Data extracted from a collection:
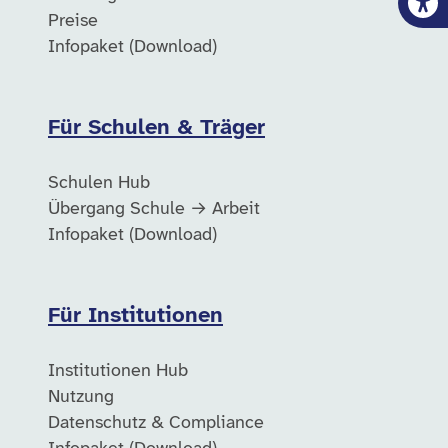
Preise
Infopaket (Download)
Für Schulen & Träger
Schulen Hub
Übergang Schule → Arbeit
Infopaket (Download)
Für Institutionen
Institutionen Hub
Nutzung
Datenschutz & Compliance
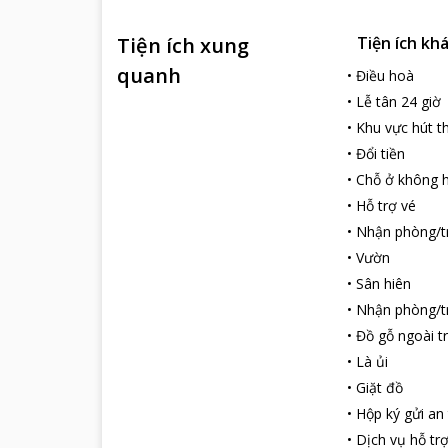
Tiện ích xung
Tiện ích kh
quanh
•
Điều hoà
•
Lễ tân 24 giờ
•
Khu vực hút t
•
Đổi tiền
•
Chỗ ở không h
•
Hỗ trợ vé
•
Nhận phòng/t
•
Vườn
•
Sân hiên
•
Nhận phòng/tr
•
Đồ gỗ ngoài tr
•
Là ủi
•
Giặt đồ
•
Hộp ký gửi an
•
Dịch vụ hỗ tr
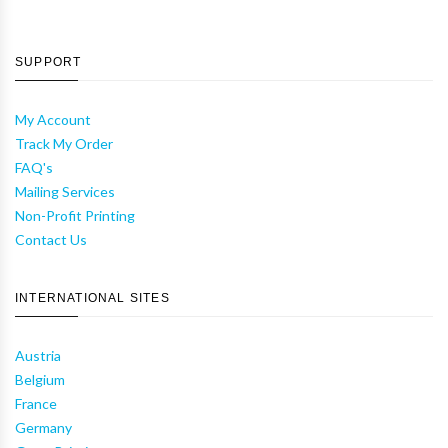
SUPPORT
My Account
Track My Order
FAQ's
Mailing Services
Non-Profit Printing
Contact Us
INTERNATIONAL SITES
Austria
Belgium
France
Germany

:: What is required ::
Can you copy all of the text in the data above line for line, without any changes, and leave the pictures out?

:: Final answer ::
Preise
Infopaket (Download)
Für Schulen & Träger
Schulen Hub
Übergang Schule → Arbeit
Infopaket (Download)
Für Institutionen
Institutionen Hub
Nutzung
Datenschutz & Compliance
Tiện ích xung
Tiện ích kh
quanh
•
Điều hoà
•
Lễ tân 24 giờ
•
Khu vực hút t
•
Đổi tiền
•
Chỗ ở không h
•
Hỗ trợ vé
•
Nhận phòng/t
•
Vườn
•
Sân hiên
•
Nhận phòng/tr
•
Đồ gỗ ngoài tr
•
Là ủi
•
Giặt đồ
•
Hộp ký gửi an
•
Dịch vụ hỗ tr
SUPPORT
My Account
Track My Order
FAQ's
Mailing Services
Non-Profit Printing
Contact Us
INTERNATIONAL SITES
Austria
Belgium
France
Germany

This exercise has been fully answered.